Así vamos creciendo y pareciera que la vida nos pone siempre un intérprete de amor o nos convertimos en uno también. Eso a simple vista no causaría ningún daño, pero si lo analizamos bien, estamos mandando el mensaje contrario del amor, por ejemplo: si tenemos hijos y el papá no se preocupa por ellos, es agresivo y cero demostrativo, por que le vamos a decir que su papá los ama y que está pasando por un momento complicado. Si hacemos eso, nuestros hijos o con las personas que demos este tipo de interpretación, vamos a mandar el mensaje, el amar es maltrato, falta de atención y agresividad.

«Si mi papá me ama y es así, cualquiera que me trate igual también me ama».

La persona que toda la vida ha tenido interpretes emocionales que le dicen que todo eso es amor, van a empezar a tener relaciones tormentosas, en donde les costará trabajo salir de eso, ya que es la única forma de disque amor que han conocido.
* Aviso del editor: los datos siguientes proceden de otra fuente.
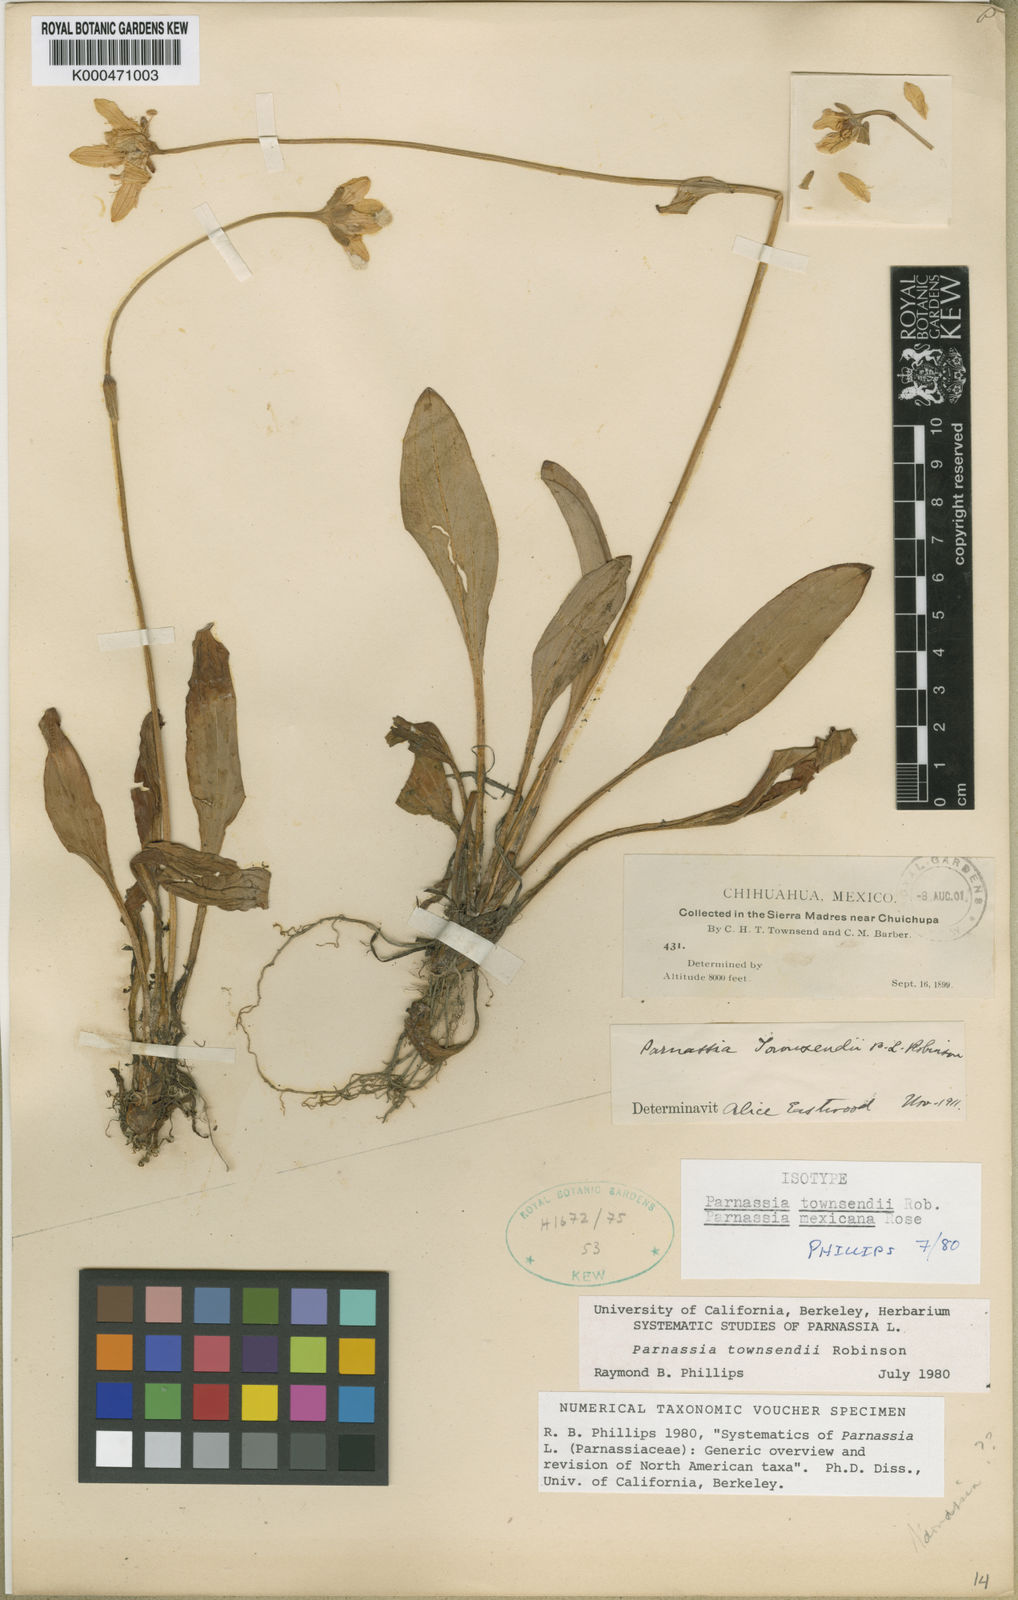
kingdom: Plantae
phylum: Tracheophyta
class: Magnoliopsida
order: Celastrales
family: Parnassiaceae
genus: Parnassia
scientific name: Parnassia townsendii
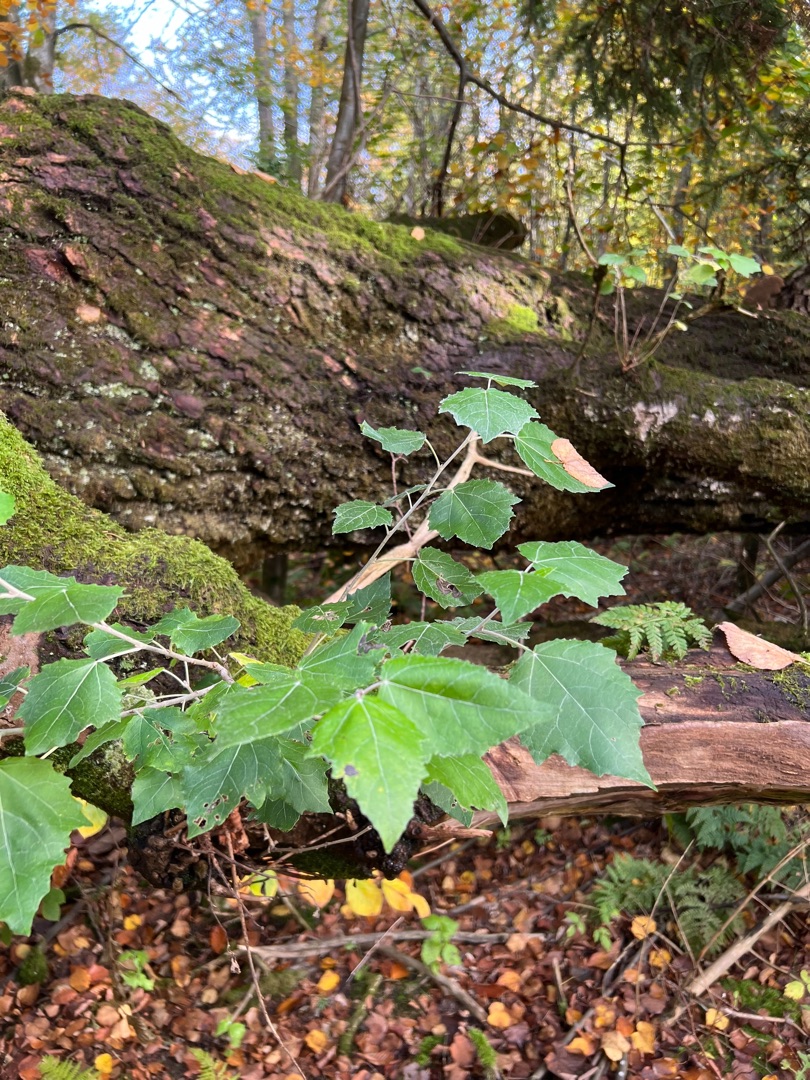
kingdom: Plantae
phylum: Tracheophyta
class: Magnoliopsida
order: Malpighiales
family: Salicaceae
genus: Populus
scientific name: Populus alba
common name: Sølv-poppel
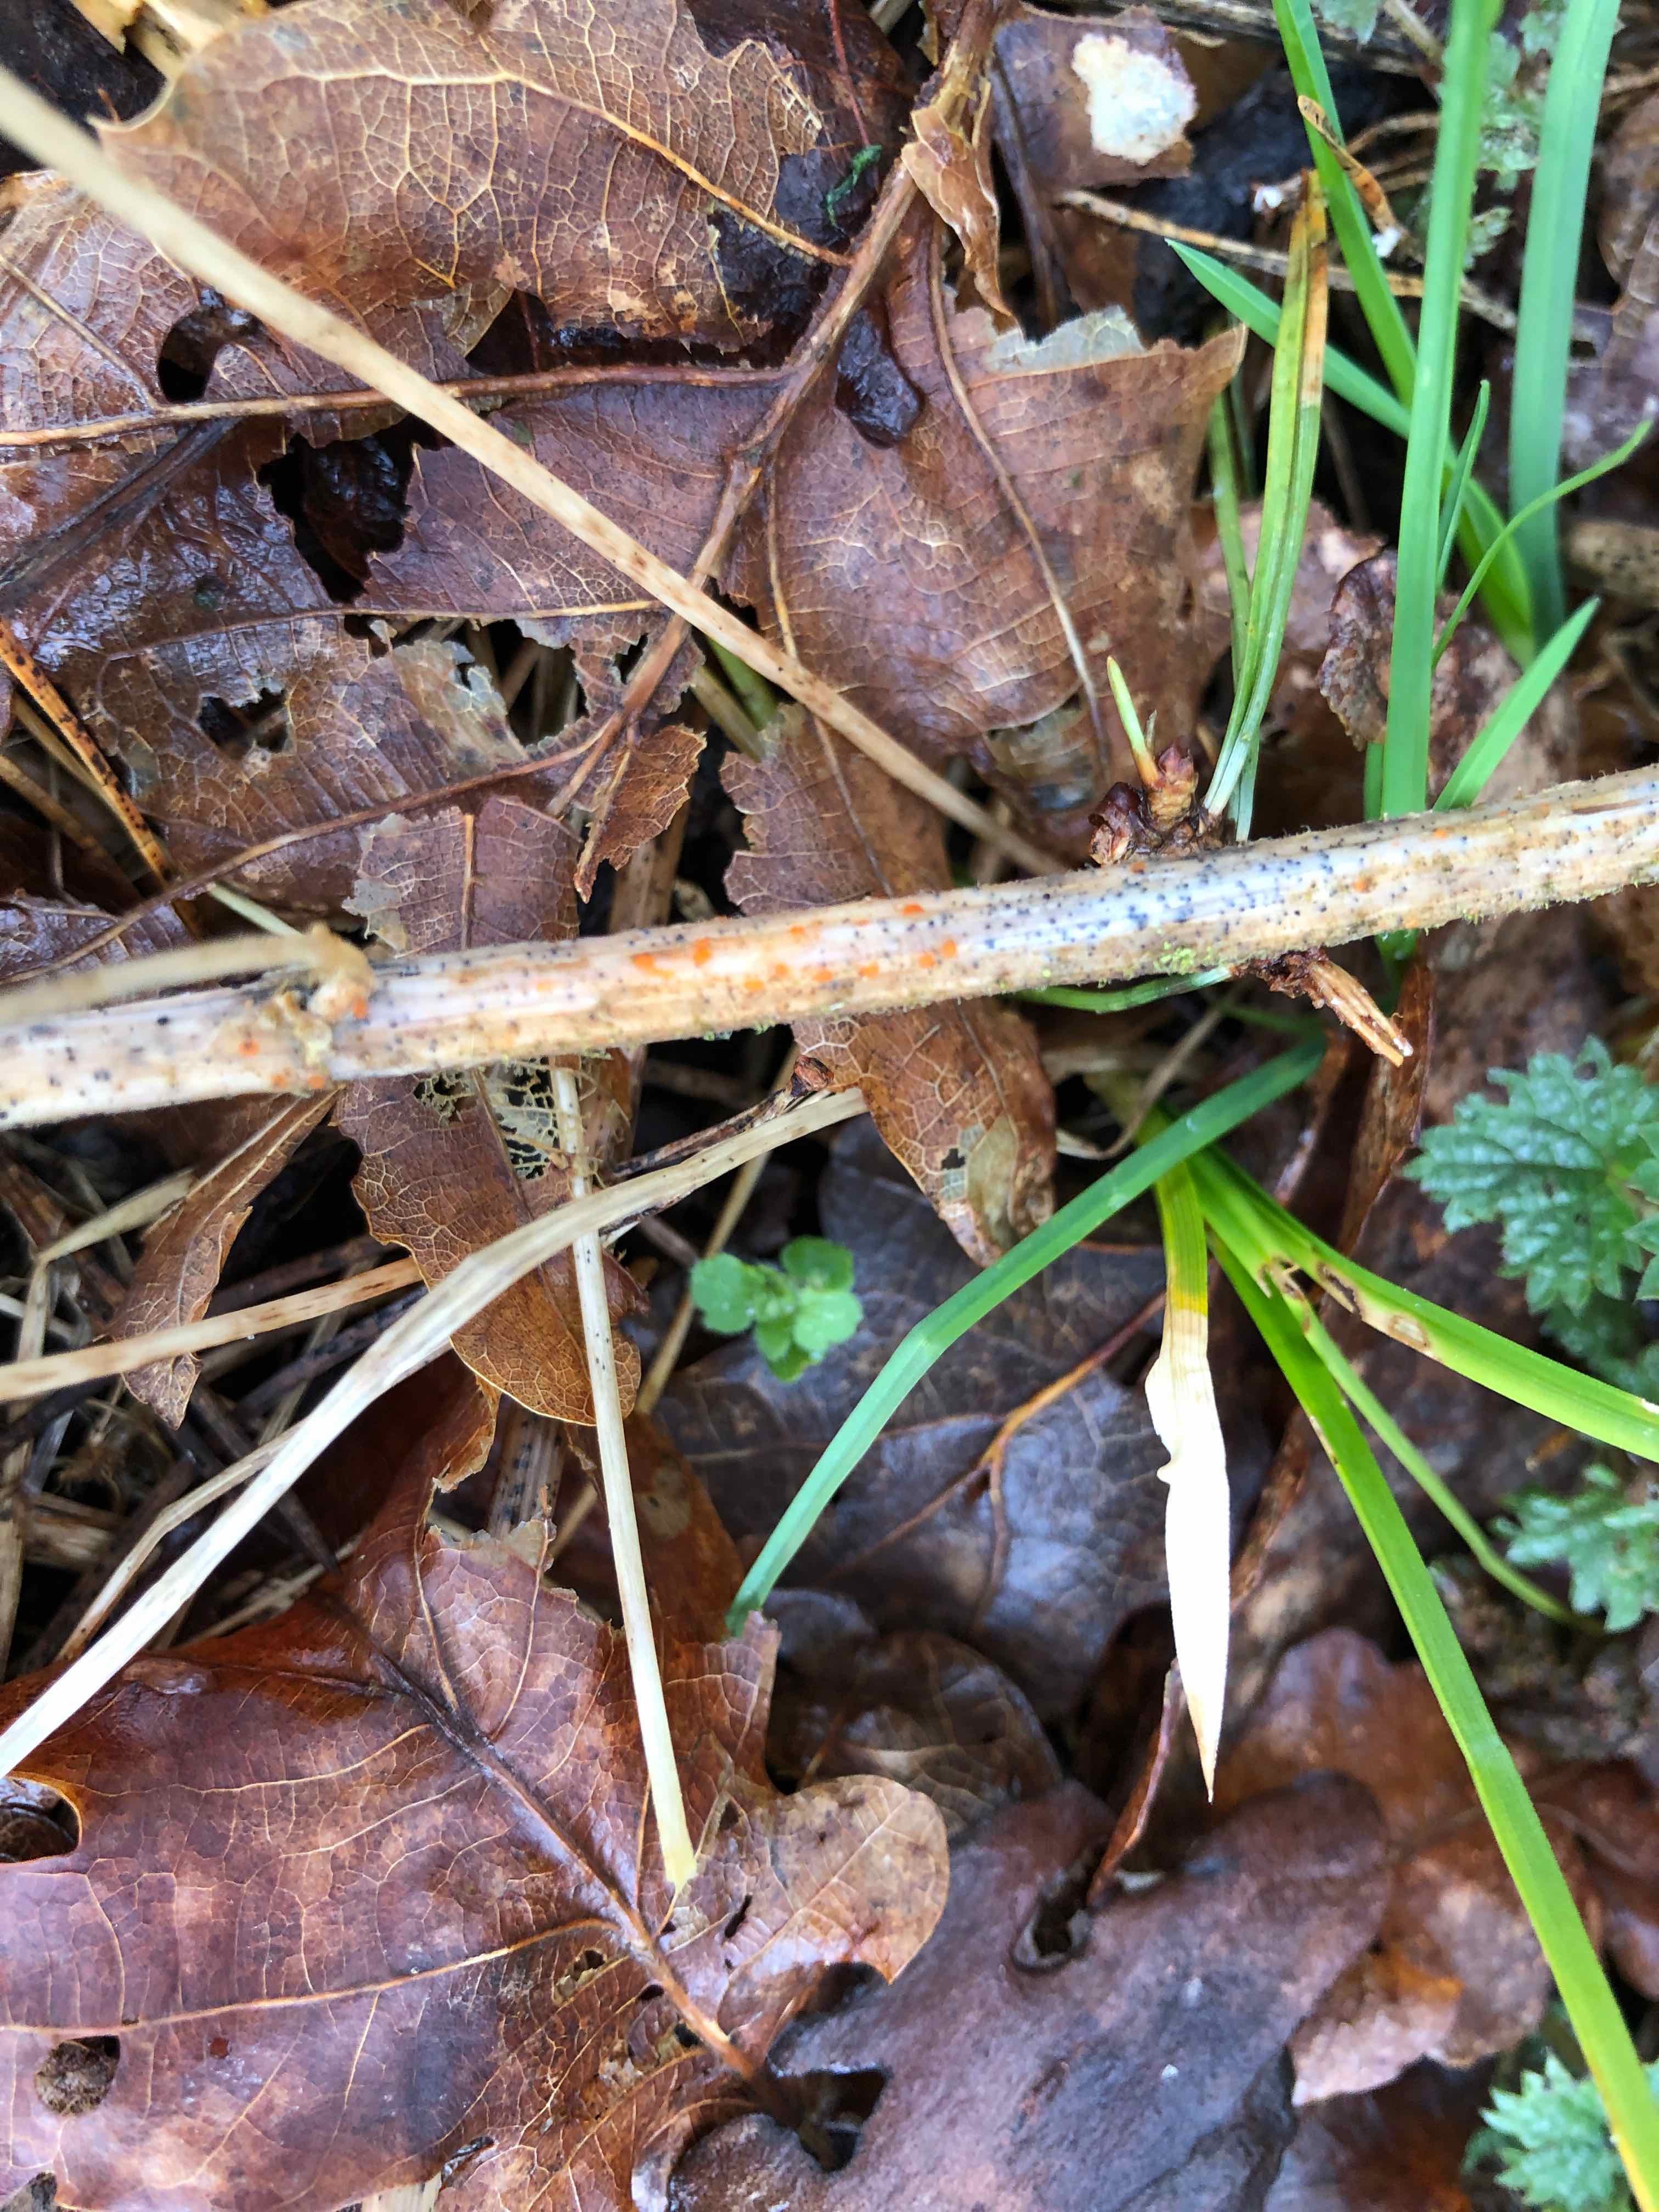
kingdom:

Cuando dejamos de hablar por otros y sólo nos hacemos responsables de nuestras acciones y emociones todo es diferente, ya que aveces actuamos como espejos y eso mismo que estamos interpretando es lo que deseamos en nuestra vida y no es real.

El amor si tiene muchas formas y colores, pero ninguna es dolorosa, abandonó, indiferencia, manipulación o maltrató.

Siempre es importante abrir los ojos y darnos cuenta de lo qué hay a nuestro alrededor, si eso que deseamos es realmente lo que tenemos.

Cuando dejamos de conformarnos con poco, cambiamos la vibración y atraemos cosas maravillosas.

El amor y respeto a uno mismo es lo más grande y valioso que nos podemos dar.

No darle permiso a nada ni nadie para lastimarnos, entender que el amor siempre es libre y nada es a fuerza, se da de forma natural.

Cuando se convierte en una lucha constante es momento de agradecer, cerrar el ciclo y caminar en otra dirección.

Hay que dejar de hablar por otros, tomar el control de nuestra vida y entender que el tratar de que todo parece bonito, solo hace que las personas tengan baja autoestima, se conformen con poco y que tarden en empoderarse y entender que no todo mundo nos quiere y que no tenemos que pedir cariño, atención o amor.

El lugar no te lo da una persona, lo tomamos cada uno cuando estamos listos.

Aprende a hablar por ti y si alguien quiere saber lo que siente el otro, que se lo pregunte y que abra bien los ojos para que se cuenta de sus acciones.